Any pasta goes – I’m slightly more fervent when it comes to my regular mac and cheese pasta choice, wanting only ever to use macaroni (maybe at a push some penne if I’m struggling) but with this recipe, I felt less austere about it. Almost whimsical. It’s already a funny little recipe, so it could hold a funny little pasta shape. Why not? Although of course, from a purist perspective, if I’m adding gochujang and using only one or two cheeses and not using macaroni then is this even a mac and cheese at all? I don’t care. I’ll let someone else fight/defend that.
So, there we go. My only other thought is, I promise when you make this, you will have to force yourself to make a mac and cheese the regular way again, and that is the kind of emotional conflict I enjoy in the kitchen.
Let’s cook.

Serves 2
250ml full-fat milk
1 tbs tomato paste
1 – 2 tbs gochujang paste (depending how hot you like it)
1 garlic clove
20g unsalted butter
20g plain flour
150g short pasta (macaroni, penne, shells, go mad)
50g mature cheddar – grated
Parmesan – to serve
Dried chilli flakes – to serve (optional)
- In a small saucepan, combine the milk, tomato and gochujang pastes, and finely grate in the garlic clove.

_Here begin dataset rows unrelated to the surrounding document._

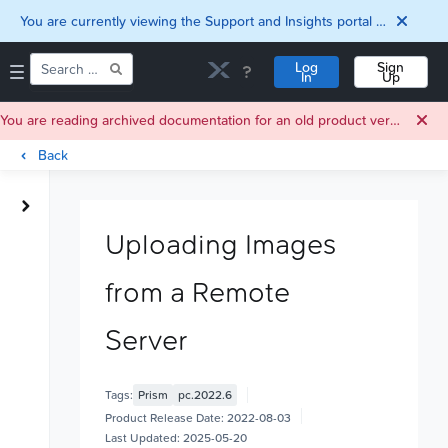
You are currently viewing the Support and Insights portal as a guest user.
Log
Sign
In
Up
You are reading archived documentation for an old product version. For current documentation, click
Back
Home
Downloads
Uploading Images
Documentation
Compatibility and
from a Remote
Interoperability
Matrix
Security
Server
Tags:
Prism
pc.2022.6
Product Release Date:
2022-08-03
Last Updated:
2025-05-20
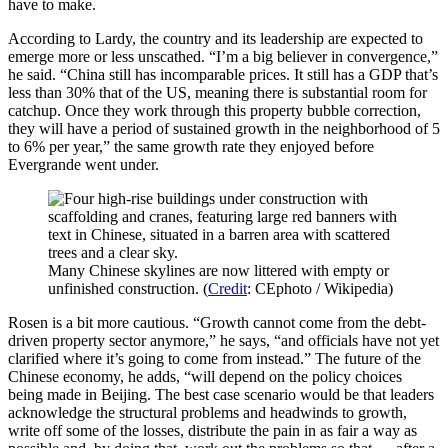
have to make.
According to Lardy, the country and its leadership are expected to
emerge more or less unscathed. “I’m a big believer in convergence,”
he said. “China still has incomparable prices. It still has a GDP that’s
less than 30% that of the US, meaning there is substantial room for
catchup. Once they work through this property bubble correction,
they will have a period of sustained growth in the neighborhood of 5
to 6% per year,” the same growth rate they enjoyed before
Evergrande went under.
Many Chinese skylines are now littered with empty or
unfinished construction. (
Credit
: CEphoto / Wikipedia)
Rosen is a bit more cautious. “Growth cannot come from the debt-
driven property sector anymore,” he says, “and officials have not yet
clarified where it’s going to come from instead.” The future of the
Chinese economy, he adds, “will depend on the policy choices
being made in Beijing. The best case scenario would be that leaders
acknowledge the structural problems and headwinds to growth,
write off some of the losses, distribute the pain in as fair a way as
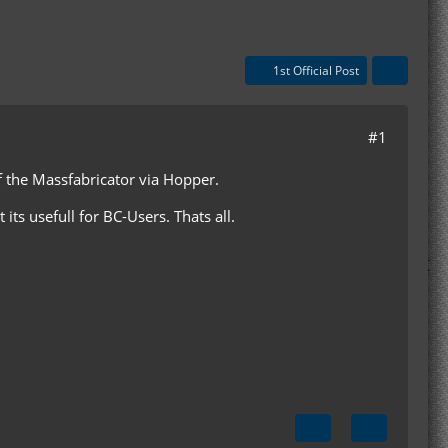
1st Official Post
#1
of the Massfabricator via Hopper.
 its usefull for BC-Users. Thats all.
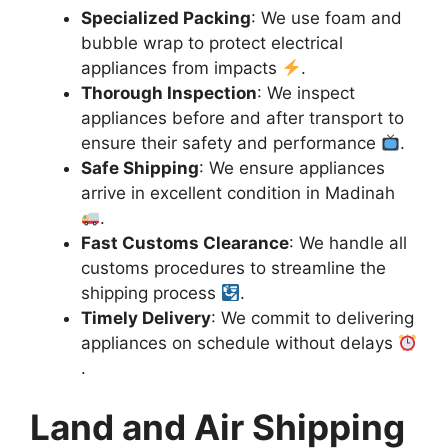
Specialized Packing
: We use foam and
bubble wrap to protect electrical
appliances from impacts
.
Thorough Inspection
: We inspect
appliances before and after transport to
ensure their safety and performance
.
Safe Shipping
: We ensure appliances
arrive in excellent condition in Madinah
.
Fast Customs Clearance
: We handle all
customs procedures to streamline the
shipping process
.
Timely Delivery
: We commit to delivering
appliances on schedule without delays
.
Land and Air Shipping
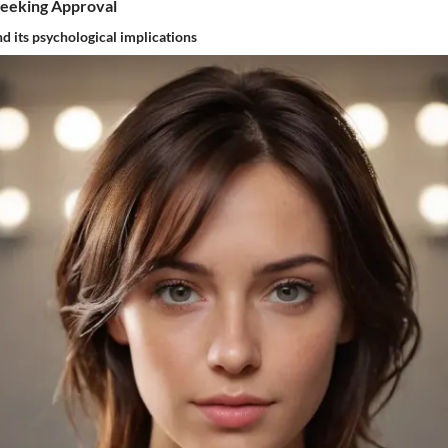
Seeking Approval
nd its psychological implications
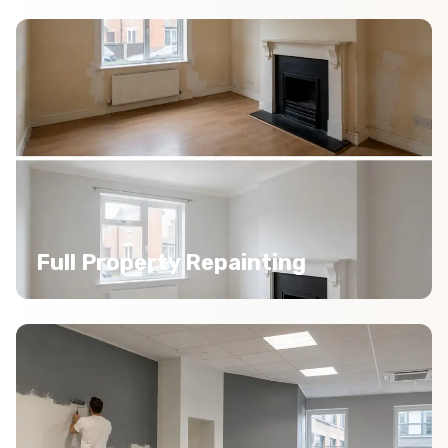
Full Property Repainting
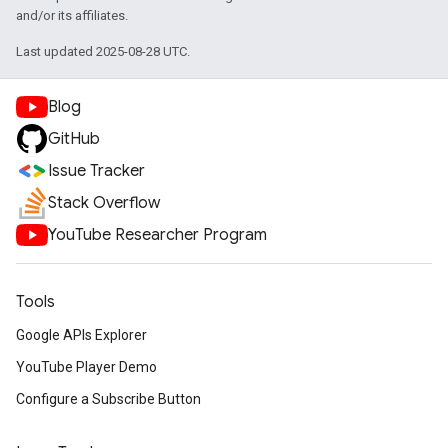
and/or its affiliates.
Last updated 2025-08-28 UTC.
Blog
GitHub
Issue Tracker
Stack Overflow
YouTube Researcher Program
Tools
Google APIs Explorer
YouTube Player Demo
Configure a Subscribe Button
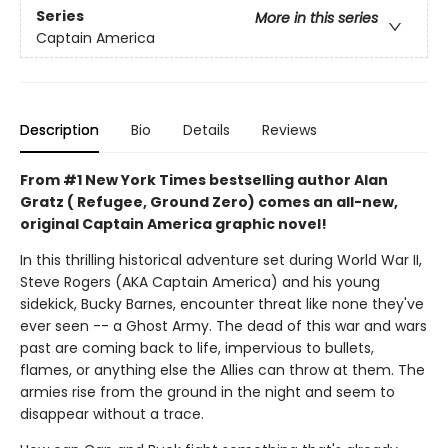
Series
More in this series
Captain America
Description
Bio
Details
Reviews
From #1 New York Times bestselling author Alan
Gratz ( Refugee, Ground Zero) comes an all-new,
original Captain America graphic novel!
In this thrilling historical adventure set during World War II,
Steve Rogers (AKA Captain America) and his young
sidekick, Bucky Barnes, encounter threat like none they've
ever seen -- a Ghost Army. The dead of this war and wars
past are coming back to life, impervious to bullets,
flames, or anything else the Allies can throw at them. The
armies rise from the ground in the night and seem to
disappear without a trace.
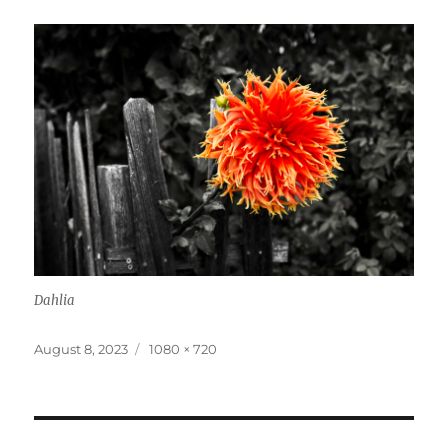
Dahlia
Posted
Full
August 8, 2023
1080 × 720
on
size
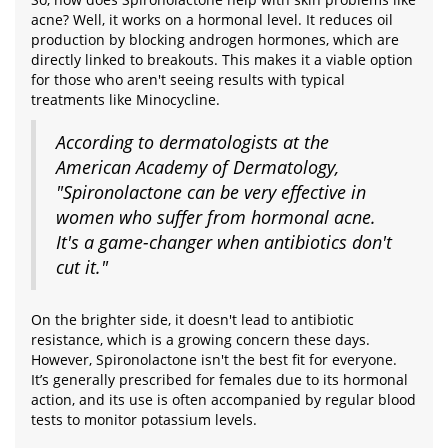
acne? Well, it works on a hormonal level. It reduces oil
production by blocking androgen hormones, which are
directly linked to breakouts. This makes it a viable option
for those who aren't seeing results with typical
treatments like Minocycline.
According to dermatologists at the
American Academy of Dermatology,
"Spironolactone can be very effective in
women who suffer from hormonal acne.
It's a game-changer when antibiotics don't
cut it."
On the brighter side, it doesn't lead to antibiotic
resistance, which is a growing concern these days.
However, Spironolactone isn't the best fit for everyone.
It’s generally prescribed for females due to its hormonal
action, and its use is often accompanied by regular blood
tests to monitor potassium levels.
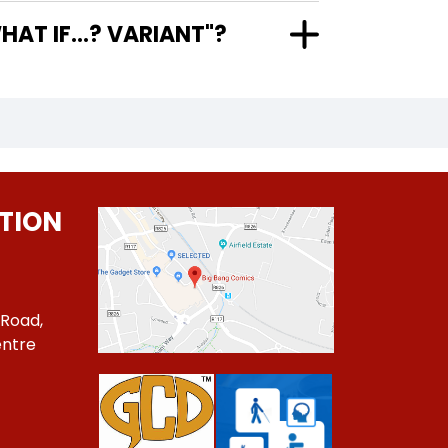
MEO WHAT IF...? VARIANT"?
TION
 Road,
ntre
1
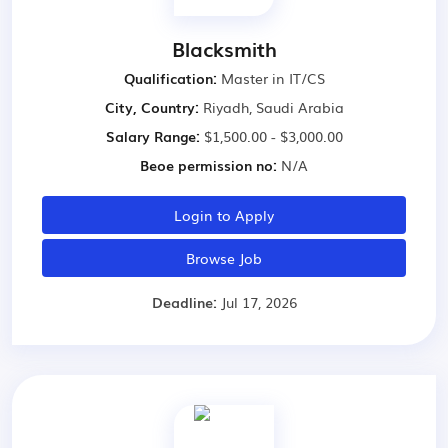
Blacksmith
Qualification:
Master in IT/CS
City, Country:
Riyadh, Saudi Arabia
Salary Range:
$1,500.00 - $3,000.00
Beoe permission no:
N/A
Login to Apply
Browse Job
Deadline:
Jul 17, 2026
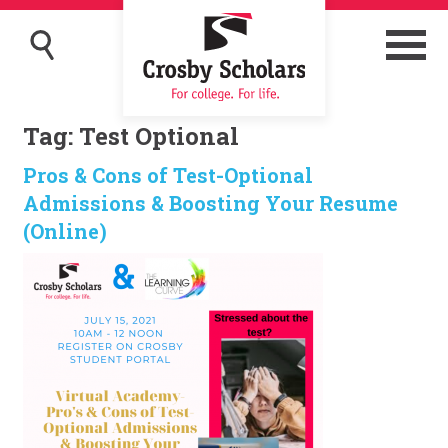
Tag:
Test Optional
Pros & Cons of Test-Optional
Admissions & Boosting Your Resume
(Online)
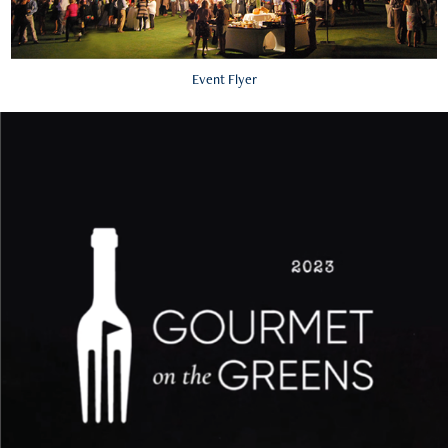
Event Flyer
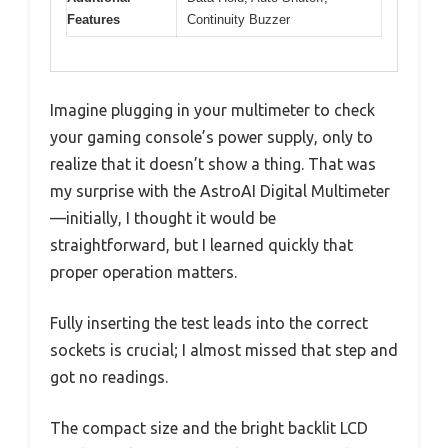
Features
Continuity Buzzer
Imagine plugging in your multimeter to check
your gaming console’s power supply, only to
realize that it doesn’t show a thing. That was
my surprise with the AstroAI Digital Multimeter
—initially, I thought it would be
straightforward, but I learned quickly that
proper operation matters.
Fully inserting the test leads into the correct
sockets is crucial; I almost missed that step and
got no readings.
The compact size and the bright backlit LCD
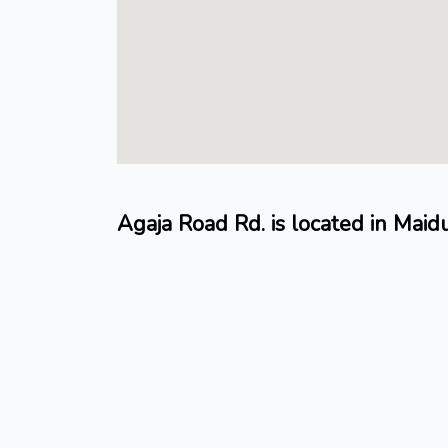
Agaja Road Rd. is located in Mai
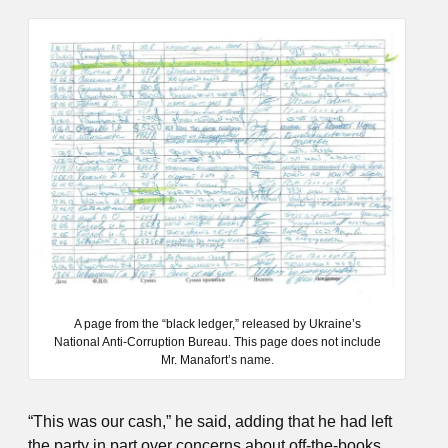
A page from the “black ledger,” released by Ukraine’s
National Anti-Corruption Bureau. This page does not include
Mr. Manafort’s name.
“This was our cash,” he said, adding that he had left
the party in part over concerns about off-the-books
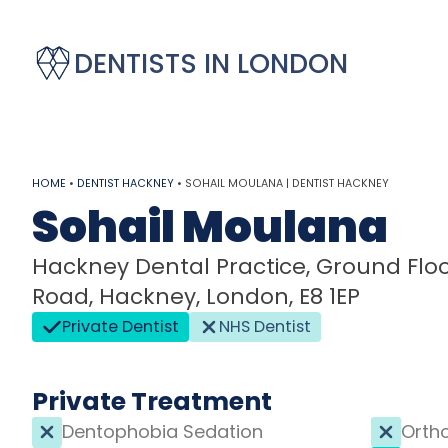
DENTISTS IN LONDON
HOME
•
DENTIST HACKNEY
•
SOHAIL MOULANA | DENTIST HACKNEY
Sohail Moulana
Hackney Dental Practice, Ground Floor
Road, Hackney, London, E8 1EP
Private Dentist
NHS Dentist
Private Treatment
Dentophobia Sedation
Orth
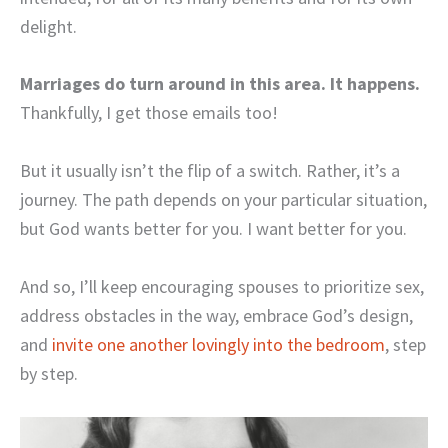
delight.
Marriages do turn around in this area. It happens.
Thankfully, I get those emails too!
But it usually isn’t the flip of a switch. Rather, it’s a
journey. The path depends on your particular situation,
but God wants better for you. I want better for you.
And so, I’ll keep encouraging spouses to prioritize sex,
address obstacles in the way, embrace God’s design,
and
invite one another lovingly into the bedroom
, step
by step.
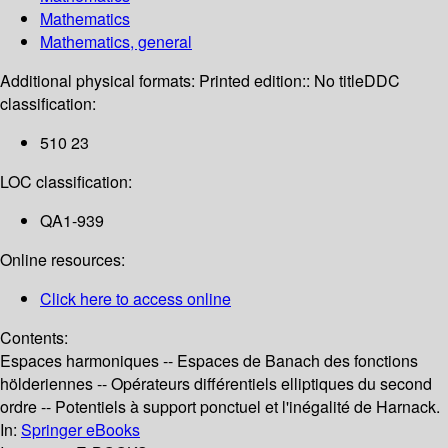
Mathematics
Mathematics, general
Additional physical formats:
Printed edition:: No title
DDC
classification:
510 23
LOC classification:
QA1-939
Online resources:
Click here to access online
Contents:
Espaces harmoniques -- Espaces de Banach des fonctions
hölderiennes -- Opérateurs différentiels elliptiques du second
ordre -- Potentiels à support ponctuel et l'inégalité de Harnack.
In:
Springer eBooks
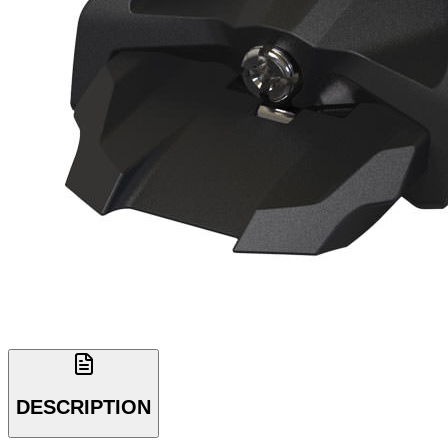
DESCRIPTION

Whisk gently until the pastes have loosened, and then put on a medium heat until just steaming, but not boiling. Remove from the heat for now.
- In another saucepan and over a medium heat, melt the butter until gently foaming but not browning, and smelling slightly nutty. Add the flour with a tiny pinch of salt and stir, cooking for roughly 2 minutes until pale and smooth.
- Pour in a small splash of the warm, pinky milk and stir with a spoon to loosen the flour and butter. Swap your spoon for a whisk, and gradually add the milk, starting with small splashes and whisking as you go until the milk is used up. At first it will thicken quite dramatically, and you’ll worry it’s gone wrong, but it hasn’t. Just keeping gradually adding the milk, whisking as you go. It will eventually relax into a sauce.
- Lower the heat and just keep warm on the hob, whisking now then, while you get on with your pasta. Tale as old as time here, just cook it to packet instruction in salty water. I’d say al dente like I like cook it, but not everyone likes that, so cook it as you like.
- When your pasta is almost done, perhaps with 2 or 3 minutes to go, add the cheddar to the sauce, and whisk until fully incorporated and melted.
- Drain the pasta and tip into the cheese sauce, folding with a spoon so that every piece of pasta is coated in the orange, glossy sauce. You will want to eat it then and there, straight from the pan, but at least try and force yourself to pour it into two bowls. There may be a little bit of sauce left in the pan, just scrape this with a spoon, blow it, and eat is secretly.
- Serve while the sauce is still silky and loose but clinging to the pasta for dear life. Serve with some fresh black pepper, a grating of fresh parmesan, and a few dried chilli flakes, if you’re a fire worshipper like me.